■ SHORT PROBLEM
Will you quote all of the entries, word for word?
########################################
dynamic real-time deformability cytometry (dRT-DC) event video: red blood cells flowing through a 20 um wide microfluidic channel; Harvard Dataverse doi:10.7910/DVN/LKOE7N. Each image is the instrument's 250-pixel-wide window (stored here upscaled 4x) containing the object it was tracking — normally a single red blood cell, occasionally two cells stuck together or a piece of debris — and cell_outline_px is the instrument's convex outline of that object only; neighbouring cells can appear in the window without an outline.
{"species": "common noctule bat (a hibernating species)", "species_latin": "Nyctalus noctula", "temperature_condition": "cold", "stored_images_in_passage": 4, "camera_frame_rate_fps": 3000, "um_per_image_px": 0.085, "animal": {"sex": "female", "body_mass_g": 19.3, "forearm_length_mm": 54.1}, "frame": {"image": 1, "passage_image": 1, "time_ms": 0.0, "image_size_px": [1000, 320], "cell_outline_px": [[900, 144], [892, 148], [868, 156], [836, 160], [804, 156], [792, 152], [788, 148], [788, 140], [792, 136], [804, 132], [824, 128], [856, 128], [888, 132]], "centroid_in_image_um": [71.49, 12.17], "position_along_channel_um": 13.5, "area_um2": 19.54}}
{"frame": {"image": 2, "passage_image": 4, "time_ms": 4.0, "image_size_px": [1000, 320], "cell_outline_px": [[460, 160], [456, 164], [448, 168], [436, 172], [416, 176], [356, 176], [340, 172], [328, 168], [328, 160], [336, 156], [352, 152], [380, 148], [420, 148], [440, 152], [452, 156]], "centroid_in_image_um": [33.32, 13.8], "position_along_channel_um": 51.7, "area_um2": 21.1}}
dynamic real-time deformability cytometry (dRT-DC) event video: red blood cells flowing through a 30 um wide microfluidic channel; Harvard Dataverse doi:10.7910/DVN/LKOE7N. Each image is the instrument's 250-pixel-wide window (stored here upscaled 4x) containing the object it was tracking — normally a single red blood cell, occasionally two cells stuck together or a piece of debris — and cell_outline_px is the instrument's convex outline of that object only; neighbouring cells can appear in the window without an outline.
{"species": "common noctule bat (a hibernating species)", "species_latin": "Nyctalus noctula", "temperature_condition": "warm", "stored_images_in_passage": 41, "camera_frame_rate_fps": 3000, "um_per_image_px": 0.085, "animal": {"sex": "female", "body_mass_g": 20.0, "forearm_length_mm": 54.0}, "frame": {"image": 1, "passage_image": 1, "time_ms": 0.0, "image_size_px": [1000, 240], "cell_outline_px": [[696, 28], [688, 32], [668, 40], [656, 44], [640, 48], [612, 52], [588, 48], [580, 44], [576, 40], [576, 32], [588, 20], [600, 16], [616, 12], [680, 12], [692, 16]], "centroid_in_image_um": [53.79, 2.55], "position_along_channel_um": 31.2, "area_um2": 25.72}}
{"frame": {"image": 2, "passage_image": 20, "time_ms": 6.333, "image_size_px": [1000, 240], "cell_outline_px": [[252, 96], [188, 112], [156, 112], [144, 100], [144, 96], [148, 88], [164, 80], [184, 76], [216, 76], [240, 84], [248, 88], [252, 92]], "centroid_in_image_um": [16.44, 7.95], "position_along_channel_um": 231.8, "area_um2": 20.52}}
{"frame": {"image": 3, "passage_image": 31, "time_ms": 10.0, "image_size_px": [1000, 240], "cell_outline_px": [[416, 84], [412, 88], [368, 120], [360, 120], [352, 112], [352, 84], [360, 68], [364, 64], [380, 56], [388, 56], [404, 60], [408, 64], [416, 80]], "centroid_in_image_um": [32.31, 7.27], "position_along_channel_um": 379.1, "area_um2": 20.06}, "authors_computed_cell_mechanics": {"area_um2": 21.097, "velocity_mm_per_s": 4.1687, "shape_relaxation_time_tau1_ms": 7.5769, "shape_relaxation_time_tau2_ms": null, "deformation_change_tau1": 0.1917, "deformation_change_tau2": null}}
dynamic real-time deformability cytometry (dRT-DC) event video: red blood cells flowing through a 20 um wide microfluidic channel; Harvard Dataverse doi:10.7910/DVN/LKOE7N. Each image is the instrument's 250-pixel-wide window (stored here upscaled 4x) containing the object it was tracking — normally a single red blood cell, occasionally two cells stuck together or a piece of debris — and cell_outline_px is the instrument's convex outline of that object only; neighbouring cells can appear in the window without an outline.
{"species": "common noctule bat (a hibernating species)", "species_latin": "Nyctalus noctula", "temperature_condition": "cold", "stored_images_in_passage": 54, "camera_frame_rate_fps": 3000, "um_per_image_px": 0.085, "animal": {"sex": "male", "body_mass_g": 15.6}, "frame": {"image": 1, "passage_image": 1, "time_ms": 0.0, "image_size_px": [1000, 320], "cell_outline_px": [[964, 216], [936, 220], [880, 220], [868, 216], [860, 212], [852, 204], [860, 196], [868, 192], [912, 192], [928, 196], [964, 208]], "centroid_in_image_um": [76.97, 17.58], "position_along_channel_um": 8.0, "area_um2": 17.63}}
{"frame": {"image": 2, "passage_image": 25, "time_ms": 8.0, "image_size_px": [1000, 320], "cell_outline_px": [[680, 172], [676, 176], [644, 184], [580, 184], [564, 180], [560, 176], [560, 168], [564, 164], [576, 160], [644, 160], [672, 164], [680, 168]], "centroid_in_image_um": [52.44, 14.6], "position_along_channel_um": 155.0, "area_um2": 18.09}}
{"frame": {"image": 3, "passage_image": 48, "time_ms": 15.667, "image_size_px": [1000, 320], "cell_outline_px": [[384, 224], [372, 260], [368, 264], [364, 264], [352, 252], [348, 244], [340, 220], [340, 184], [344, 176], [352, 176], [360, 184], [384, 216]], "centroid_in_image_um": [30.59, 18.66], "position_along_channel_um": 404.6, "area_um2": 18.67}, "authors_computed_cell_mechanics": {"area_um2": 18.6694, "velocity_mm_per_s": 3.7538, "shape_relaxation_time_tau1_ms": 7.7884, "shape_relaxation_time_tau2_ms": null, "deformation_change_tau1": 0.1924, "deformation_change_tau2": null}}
########################################
■ IN RESPONSE
dynamic real-time deformability cytometry (dRT-DC) event video: red blood cells flowing through a 20 um wide microfluidic channel; Harvard Dataverse doi:10.7910/DVN/LKOE7N. Each image is the instrument's 250-pixel-wide window (stored here upscaled 4x) containing the object it was tracking — normally a single red blood cell, occasionally two cells stuck together or a piece of debris — and cell_outline_px is the instrument's convex outline of that object only; neighbouring cells can appear in the window without an outline.
{"species": "common noctule bat (a hibernating species)", "species_latin": "Nyctalus noctula", "temperature_condition": "cold", "stored_images_in_passage": 4, "camera_frame_rate_fps": 3000, "um_per_image_px": 0.085, "animal": {"sex": "female", "body_mass_g": 19.3, "forearm_length_mm": 54.1}, "frame": {"image": 1, "passage_image": 1, "time_ms": 0.0, "image_size_px": [1000, 320], "cell_outline_px": [[900, 144], [892, 148], [868, 156], [836, 160], [804, 156], [792, 152], [788, 148], [788, 140], [792, 136], [804, 132], [824, 128], [856, 128], [888, 132]], "centroid_in_image_um": [71.49, 12.17], "position_along_channel_um": 13.5, "area_um2": 19.54}}
{"frame": {"image": 2, "passage_image": 4, "time_ms": 4.0, "image_size_px": [1000, 320], "cell_outline_px": [[460, 160], [456, 164], [448, 168], [436, 172], [416, 176], [356, 176], [340, 172], [328, 168], [328, 160], [336, 156], [352, 152], [380, 148], [420, 148], [440, 152], [452, 156]], "centroid_in_image_um": [33.32, 13.8], "position_along_channel_um": 51.7, "area_um2": 21.1}}
dynamic real-time deformability cytometry (dRT-DC) event video: red blood cells flowing through a 30 um wide microfluidic channel; Harvard Dataverse doi:10.7910/DVN/LKOE7N. Each image is the instrument's 250-pixel-wide window (stored here upscaled 4x) containing the object it was tracking — normally a single red blood cell, occasionally two cells stuck together or a piece of debris — and cell_outline_px is the instrument's convex outline of that object only; neighbouring cells can appear in the window without an outline.
{"species": "common noctule bat (a hibernating species)", "species_latin": "Nyctalus noctula", "temperature_condition": "warm", "stored_images_in_passage": 41, "camera_frame_rate_fps": 3000, "um_per_image_px": 0.085, "animal": {"sex": "female", "body_mass_g": 20.0, "forearm_length_mm": 54.0}, "frame": {"image": 1, "passage_image": 1, "time_ms": 0.0, "image_size_px": [1000, 240], "cell_outline_px": [[696, 28], [688, 32], [668, 40], [656, 44], [640, 48], [612, 52], [588, 48], [580, 44], [576, 40], [576, 32], [588, 20], [600, 16], [616, 12], [680, 12], [692, 16]], "centroid_in_image_um": [53.79, 2.55], "position_along_channel_um": 31.2, "area_um2": 25.72}}
{"frame": {"image": 2, "passage_image": 20, "time_ms": 6.333, "image_size_px": [1000, 240], "cell_outline_px": [[252, 96], [188, 112], [156, 112], [144, 100], [144, 96], [148, 88], [164, 80], [184, 76], [216, 76], [240, 84], [248, 88], [252, 92]], "centroid_in_image_um": [16.44, 7.95], "position_along_channel_um": 231.8, "area_um2": 20.52}}
{"frame": {"image": 3, "passage_image": 31, "time_ms": 10.0, "image_size_px": [1000, 240], "cell_outline_px": [[416, 84], [412, 88], [368, 120], [360, 120], [352, 112], [352, 84], [360, 68], [364, 64], [380, 56], [388, 56], [404, 60], [408, 64], [416, 80]], "centroid_in_image_um": [32.31, 7.27], "position_along_channel_um": 379.1, "area_um2": 20.06}, "authors_computed_cell_mechanics": {"area_um2": 21.097, "velocity_mm_per_s": 4.1687, "shape_relaxation_time_tau1_ms": 7.5769, "shape_relaxation_time_tau2_ms": null, "deformation_change_tau1": 0.1917, "deformation_change_tau2": null}}
dynamic real-time deformability cytometry (dRT-DC) event video: red blood cells flowing through a 20 um wide microfluidic channel; Harvard Dataverse doi:10.7910/DVN/LKOE7N. Each image is the instrument's 250-pixel-wide window (stored here upscaled 4x) containing the object it was tracking — normally a single red blood cell, occasionally two cells stuck together or a piece of debris — and cell_outline_px is the instrument's convex outline of that object only; neighbouring cells can appear in the window without an outline.
{"species": "common noctule bat (a hibernating species)", "species_latin": "Nyctalus noctula", "temperature_condition": "cold", "stored_images_in_passage": 54, "camera_frame_rate_fps": 3000, "um_per_image_px": 0.085, "animal": {"sex": "male", "body_mass_g": 15.6}, "frame": {"image": 1, "passage_image": 1, "time_ms": 0.0, "image_size_px": [1000, 320], "cell_outline_px": [[964, 216], [936, 220], [880, 220], [868, 216], [860, 212], [852, 204], [860, 196], [868, 192], [912, 192], [928, 196], [964, 208]], "centroid_in_image_um": [76.97, 17.58], "position_along_channel_um": 8.0, "area_um2": 17.63}}
{"frame": {"image": 2, "passage_image": 25, "time_ms": 8.0, "image_size_px": [1000, 320], "cell_outline_px": [[680, 172], [676, 176], [644, 184], [580, 184], [564, 180], [560, 176], [560, 168], [564, 164], [576, 160], [644, 160], [672, 164], [680, 168]], "centroid_in_image_um": [52.44, 14.6], "position_along_channel_um": 155.0, "area_um2": 18.09}}
{"frame": {"image": 3, "passage_image": 48, "time_ms": 15.667, "image_size_px": [1000, 320], "cell_outline_px": [[384, 224], [372, 260], [368, 264], [364, 264], [352, 252], [348, 244], [340, 220], [340, 184], [344, 176], [352, 176], [360, 184], [384, 216]], "centroid_in_image_um": [30.59, 18.66], "position_along_channel_um": 404.6, "area_um2": 18.67}, "authors_computed_cell_mechanics": {"area_um2": 18.6694, "velocity_mm_per_s": 3.7538, "shape_relaxation_time_tau1_ms": 7.7884, "shape_relaxation_time_tau2_ms": null, "deformation_change_tau1": 0.1924, "deformation_change_tau2": null}}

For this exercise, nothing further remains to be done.